EXTRACTED INFORMATION:

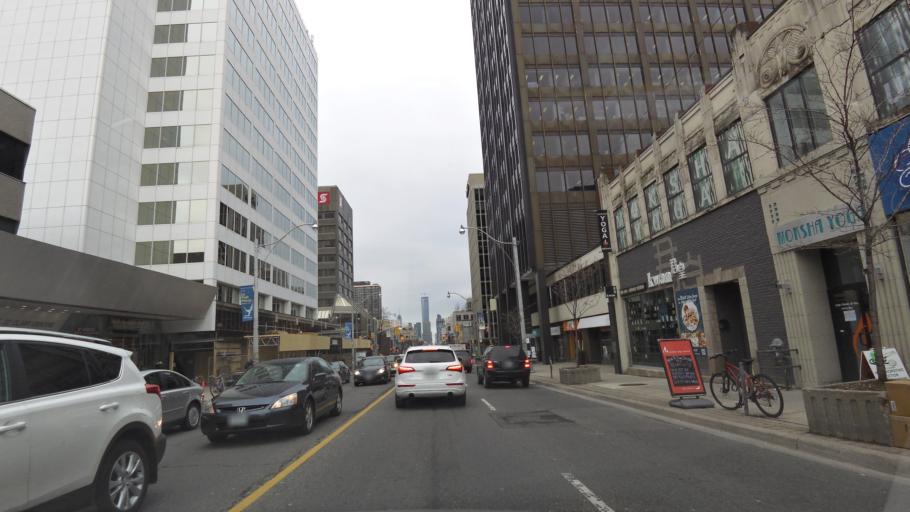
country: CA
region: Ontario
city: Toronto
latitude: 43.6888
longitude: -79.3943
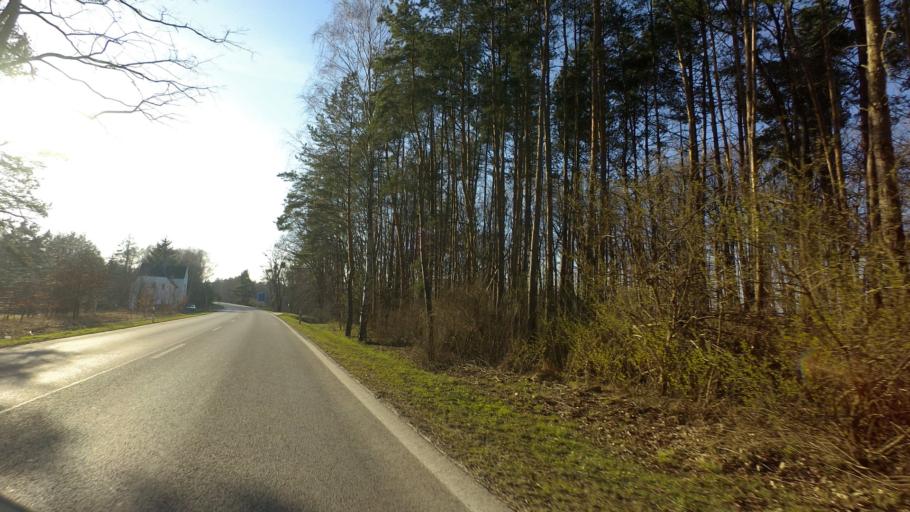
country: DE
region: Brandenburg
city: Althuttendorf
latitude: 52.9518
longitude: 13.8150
...
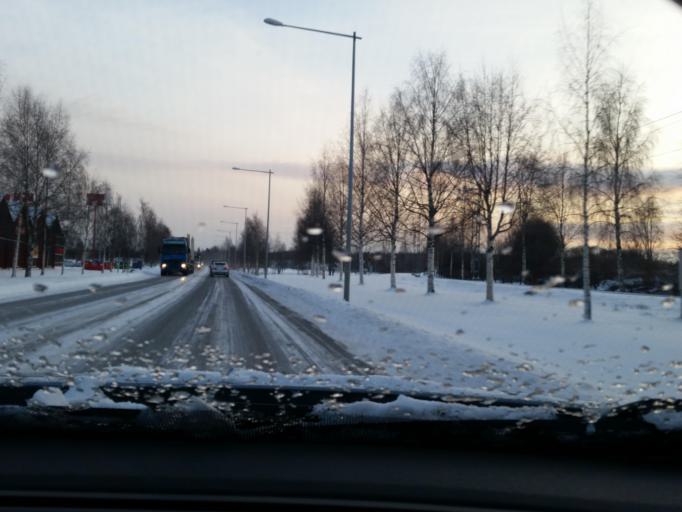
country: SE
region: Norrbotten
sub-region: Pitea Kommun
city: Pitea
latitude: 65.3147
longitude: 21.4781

EXERCISE AIM: Write out the lines above, beginning with the line containing "country: CA" and ending with the line containing "latitude: 52.9518", both included, without the pictures.

SOLUTION TO THE EXERCISE:
country: CA
region: Ontario
city: Toronto
latitude: 43.6888
longitude: -79.3943
country: DE
region: Brandenburg
city: Althuttendorf
latitude: 52.9518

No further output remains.